Work to be completed: Retype the part of the patch that begins with "From df5f0736399570921557356c979dd723427f30c2 Mon" and ends after "given host name.", keeping every character as it appears.

───── Given text

From df5f0736399570921557356c979dd723427f30c2 Mon Sep 17 00:00:00 2001
From: =?UTF-8?q?Tobias=20Nie=C3=9Fen?= <tniessen@tnie.de>
Date: Tue, 11 Jan 2022 03:39:51 +0100
Subject: [PATCH] doc: correct checkHost behavior with wildcards etc

The current documentation is inaccurate in that checkHost does not
necessarily return the given host name, but instead returns the subject
name that matched the given host name.

Refs: https://github.com/nodejs/node/pull/36804
---
 doc/api/crypto.md | 10 ++++++++--
 1 file changed, 8 insertions(+), 2 deletions(-)

diff --git a/doc/api/crypto.md b/doc/api/crypto.md
index f2271f32d9f104..4dbccff3122d36 100644
--- a/doc/api/crypto.md
+++ b/doc/api/crypto.md
@@ -2498,11 +2498,17 @@ added: v15.6.0
   * `partialWildcards` {boolean} **Default:** `true`.
   * `multiLabelWildcards` {boolean} **Default:** `false`.
   * `singleLabelSubdomains` {boolean} **Default:** `false`.

──────────
───── Given records

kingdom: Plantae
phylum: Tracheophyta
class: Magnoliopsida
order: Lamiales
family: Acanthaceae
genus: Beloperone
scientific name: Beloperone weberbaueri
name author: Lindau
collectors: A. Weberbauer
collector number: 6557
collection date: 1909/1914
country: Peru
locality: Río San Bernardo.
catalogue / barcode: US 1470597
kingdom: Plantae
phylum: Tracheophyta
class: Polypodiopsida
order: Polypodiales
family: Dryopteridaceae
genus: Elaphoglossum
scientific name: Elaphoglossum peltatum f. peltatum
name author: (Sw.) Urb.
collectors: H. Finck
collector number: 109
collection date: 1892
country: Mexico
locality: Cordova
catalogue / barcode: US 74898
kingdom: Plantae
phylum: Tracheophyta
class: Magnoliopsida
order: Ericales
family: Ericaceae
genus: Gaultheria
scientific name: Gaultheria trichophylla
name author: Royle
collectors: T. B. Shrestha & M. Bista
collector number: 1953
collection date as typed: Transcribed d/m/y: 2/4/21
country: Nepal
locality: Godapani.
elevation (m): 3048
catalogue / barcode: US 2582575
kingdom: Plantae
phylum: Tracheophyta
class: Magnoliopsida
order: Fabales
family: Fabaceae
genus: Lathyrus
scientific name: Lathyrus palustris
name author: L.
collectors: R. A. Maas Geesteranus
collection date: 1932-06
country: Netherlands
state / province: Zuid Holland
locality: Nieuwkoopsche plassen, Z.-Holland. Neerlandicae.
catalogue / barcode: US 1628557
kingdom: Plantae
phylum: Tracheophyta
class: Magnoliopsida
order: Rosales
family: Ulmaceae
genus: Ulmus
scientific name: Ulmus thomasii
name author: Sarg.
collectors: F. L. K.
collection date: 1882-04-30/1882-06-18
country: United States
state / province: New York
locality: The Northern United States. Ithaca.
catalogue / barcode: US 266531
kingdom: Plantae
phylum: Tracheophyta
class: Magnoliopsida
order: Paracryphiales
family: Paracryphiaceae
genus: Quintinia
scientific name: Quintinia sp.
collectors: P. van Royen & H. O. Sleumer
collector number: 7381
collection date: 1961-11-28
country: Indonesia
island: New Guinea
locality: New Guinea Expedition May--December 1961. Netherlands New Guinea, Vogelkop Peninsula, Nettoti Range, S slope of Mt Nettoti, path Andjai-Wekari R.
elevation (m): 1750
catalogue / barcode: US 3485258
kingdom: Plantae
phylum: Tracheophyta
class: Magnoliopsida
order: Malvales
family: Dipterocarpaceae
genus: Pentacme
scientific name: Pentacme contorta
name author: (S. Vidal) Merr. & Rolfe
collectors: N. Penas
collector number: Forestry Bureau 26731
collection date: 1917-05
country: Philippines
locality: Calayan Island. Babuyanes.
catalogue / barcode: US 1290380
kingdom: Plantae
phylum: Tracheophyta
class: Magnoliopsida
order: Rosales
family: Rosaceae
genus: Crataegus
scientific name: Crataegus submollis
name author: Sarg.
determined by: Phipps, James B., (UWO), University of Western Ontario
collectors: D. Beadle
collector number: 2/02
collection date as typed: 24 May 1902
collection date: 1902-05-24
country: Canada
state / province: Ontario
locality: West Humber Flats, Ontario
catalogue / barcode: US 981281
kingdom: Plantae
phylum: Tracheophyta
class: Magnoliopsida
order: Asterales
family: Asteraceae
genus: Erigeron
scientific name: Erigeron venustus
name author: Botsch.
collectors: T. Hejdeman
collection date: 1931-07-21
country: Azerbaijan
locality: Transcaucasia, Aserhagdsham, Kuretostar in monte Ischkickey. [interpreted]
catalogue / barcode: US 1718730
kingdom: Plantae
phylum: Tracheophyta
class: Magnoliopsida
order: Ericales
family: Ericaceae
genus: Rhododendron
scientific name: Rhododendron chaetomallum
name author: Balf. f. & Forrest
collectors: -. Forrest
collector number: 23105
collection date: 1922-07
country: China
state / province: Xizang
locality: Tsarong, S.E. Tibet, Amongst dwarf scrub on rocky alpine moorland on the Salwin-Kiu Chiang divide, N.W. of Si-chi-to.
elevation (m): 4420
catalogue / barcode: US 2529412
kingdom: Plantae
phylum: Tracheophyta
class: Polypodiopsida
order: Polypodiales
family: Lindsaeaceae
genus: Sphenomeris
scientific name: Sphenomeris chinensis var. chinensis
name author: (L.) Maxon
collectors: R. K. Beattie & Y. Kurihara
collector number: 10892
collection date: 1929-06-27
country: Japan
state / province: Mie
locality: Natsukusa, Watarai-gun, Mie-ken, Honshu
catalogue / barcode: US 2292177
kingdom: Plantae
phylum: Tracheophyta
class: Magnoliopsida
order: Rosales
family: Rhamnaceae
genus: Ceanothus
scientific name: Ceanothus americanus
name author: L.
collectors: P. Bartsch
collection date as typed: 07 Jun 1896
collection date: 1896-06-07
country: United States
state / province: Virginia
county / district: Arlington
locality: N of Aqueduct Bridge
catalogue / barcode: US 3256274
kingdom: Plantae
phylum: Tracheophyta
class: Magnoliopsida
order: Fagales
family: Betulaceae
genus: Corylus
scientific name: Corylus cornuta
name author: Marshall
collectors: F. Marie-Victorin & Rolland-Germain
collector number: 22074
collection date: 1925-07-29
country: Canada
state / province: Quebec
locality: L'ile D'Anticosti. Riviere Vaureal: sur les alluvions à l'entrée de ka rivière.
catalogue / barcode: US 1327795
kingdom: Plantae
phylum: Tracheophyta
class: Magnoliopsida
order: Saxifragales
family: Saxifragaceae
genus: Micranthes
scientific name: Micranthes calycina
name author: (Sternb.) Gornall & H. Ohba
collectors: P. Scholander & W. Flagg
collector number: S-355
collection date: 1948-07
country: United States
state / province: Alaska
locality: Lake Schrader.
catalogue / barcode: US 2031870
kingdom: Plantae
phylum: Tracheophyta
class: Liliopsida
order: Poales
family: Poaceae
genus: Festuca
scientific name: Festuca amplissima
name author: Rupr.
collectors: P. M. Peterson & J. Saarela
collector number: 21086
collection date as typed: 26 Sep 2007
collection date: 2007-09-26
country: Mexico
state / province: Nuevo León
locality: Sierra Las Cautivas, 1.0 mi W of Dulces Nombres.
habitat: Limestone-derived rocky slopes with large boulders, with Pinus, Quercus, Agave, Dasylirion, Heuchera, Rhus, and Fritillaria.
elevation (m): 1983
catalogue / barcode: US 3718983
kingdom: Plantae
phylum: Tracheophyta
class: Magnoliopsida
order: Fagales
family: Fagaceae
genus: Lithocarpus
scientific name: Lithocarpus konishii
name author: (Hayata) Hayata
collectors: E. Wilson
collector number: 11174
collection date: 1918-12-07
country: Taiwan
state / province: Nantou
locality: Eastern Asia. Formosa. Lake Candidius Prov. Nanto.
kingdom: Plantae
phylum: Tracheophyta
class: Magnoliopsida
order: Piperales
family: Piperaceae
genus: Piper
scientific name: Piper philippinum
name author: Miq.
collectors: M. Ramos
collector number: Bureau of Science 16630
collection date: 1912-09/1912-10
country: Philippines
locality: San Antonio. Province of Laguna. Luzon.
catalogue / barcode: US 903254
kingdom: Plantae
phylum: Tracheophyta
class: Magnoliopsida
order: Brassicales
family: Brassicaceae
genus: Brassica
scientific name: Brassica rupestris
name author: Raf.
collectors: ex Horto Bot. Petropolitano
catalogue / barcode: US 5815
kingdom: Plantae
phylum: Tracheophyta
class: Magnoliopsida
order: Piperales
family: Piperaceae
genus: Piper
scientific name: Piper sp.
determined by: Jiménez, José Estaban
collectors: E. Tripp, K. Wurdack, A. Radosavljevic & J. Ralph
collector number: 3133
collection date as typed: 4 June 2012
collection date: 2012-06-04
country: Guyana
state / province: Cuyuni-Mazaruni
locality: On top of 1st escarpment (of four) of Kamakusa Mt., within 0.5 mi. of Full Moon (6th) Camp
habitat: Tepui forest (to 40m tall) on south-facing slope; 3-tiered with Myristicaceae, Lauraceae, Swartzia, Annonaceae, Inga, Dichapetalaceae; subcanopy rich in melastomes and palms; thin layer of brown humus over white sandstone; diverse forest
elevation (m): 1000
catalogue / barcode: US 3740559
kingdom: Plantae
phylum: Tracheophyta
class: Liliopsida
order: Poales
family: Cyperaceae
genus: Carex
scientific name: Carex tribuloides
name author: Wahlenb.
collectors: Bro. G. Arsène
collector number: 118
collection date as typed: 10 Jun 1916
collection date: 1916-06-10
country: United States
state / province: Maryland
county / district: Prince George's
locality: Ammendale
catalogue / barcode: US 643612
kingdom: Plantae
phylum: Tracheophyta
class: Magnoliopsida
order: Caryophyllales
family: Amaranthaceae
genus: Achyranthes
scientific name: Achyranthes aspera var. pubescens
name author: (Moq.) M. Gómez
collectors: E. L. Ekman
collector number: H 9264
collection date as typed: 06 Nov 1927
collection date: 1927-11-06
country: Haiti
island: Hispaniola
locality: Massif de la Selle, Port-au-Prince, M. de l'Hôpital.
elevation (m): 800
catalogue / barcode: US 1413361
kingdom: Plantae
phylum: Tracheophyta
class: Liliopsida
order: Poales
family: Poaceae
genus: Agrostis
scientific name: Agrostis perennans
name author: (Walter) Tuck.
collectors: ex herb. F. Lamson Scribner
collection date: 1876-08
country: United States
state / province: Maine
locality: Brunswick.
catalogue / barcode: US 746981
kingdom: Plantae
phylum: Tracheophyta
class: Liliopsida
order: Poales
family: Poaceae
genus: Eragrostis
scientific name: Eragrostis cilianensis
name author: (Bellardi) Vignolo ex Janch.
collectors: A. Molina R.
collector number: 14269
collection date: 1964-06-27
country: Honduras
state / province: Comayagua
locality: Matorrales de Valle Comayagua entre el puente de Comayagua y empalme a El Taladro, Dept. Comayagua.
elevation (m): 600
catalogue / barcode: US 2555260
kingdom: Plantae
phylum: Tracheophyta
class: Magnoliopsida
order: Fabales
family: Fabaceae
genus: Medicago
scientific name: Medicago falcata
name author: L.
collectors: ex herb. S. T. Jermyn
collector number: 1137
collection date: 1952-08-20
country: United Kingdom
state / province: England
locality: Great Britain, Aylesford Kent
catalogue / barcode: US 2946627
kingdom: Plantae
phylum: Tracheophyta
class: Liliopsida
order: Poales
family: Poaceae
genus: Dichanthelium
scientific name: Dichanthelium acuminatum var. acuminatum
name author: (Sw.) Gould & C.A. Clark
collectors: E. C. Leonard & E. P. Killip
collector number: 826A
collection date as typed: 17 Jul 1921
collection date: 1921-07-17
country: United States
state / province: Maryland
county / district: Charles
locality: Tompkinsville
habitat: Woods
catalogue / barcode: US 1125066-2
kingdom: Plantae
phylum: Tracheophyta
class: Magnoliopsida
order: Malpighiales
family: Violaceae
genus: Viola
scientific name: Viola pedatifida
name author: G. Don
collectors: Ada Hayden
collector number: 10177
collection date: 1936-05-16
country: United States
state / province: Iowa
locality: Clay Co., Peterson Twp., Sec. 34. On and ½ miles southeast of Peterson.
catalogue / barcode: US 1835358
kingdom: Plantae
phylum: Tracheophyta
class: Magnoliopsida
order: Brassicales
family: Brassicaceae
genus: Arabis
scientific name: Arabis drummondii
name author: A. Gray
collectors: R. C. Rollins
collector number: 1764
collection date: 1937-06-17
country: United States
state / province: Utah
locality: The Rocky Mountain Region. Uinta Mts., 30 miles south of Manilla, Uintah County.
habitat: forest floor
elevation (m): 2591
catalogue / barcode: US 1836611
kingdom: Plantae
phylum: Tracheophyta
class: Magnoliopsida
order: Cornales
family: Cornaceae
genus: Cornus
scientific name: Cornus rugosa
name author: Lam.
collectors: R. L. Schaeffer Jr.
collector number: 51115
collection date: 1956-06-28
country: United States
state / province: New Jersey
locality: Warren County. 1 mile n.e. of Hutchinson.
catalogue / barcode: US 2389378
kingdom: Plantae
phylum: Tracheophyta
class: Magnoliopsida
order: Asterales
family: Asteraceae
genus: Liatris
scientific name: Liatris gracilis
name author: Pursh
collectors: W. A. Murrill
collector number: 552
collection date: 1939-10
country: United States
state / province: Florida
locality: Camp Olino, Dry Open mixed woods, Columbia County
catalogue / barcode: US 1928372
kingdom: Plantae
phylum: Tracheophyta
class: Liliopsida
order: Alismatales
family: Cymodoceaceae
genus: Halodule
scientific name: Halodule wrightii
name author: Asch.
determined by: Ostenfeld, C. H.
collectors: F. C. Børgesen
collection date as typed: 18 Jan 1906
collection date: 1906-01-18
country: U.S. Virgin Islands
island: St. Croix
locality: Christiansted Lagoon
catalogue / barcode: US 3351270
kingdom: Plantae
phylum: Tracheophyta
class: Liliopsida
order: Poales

──────────

Answer to this problem:
From df5f0736399570921557356c979dd723427f30c2 Mon Sep 17 00:00:00 2001
From: =?UTF-8?q?Tobias=20Nie=C3=9Fen?= <tniessen@tnie.de>
Date: Tue, 11 Jan 2022 03:39:51 +0100
Subject: [PATCH] doc: correct checkHost behavior with wildcards etc

The current documentation is inaccurate in that checkHost does not
necessarily return the given host name, but instead returns the subject
name that matched the given host name.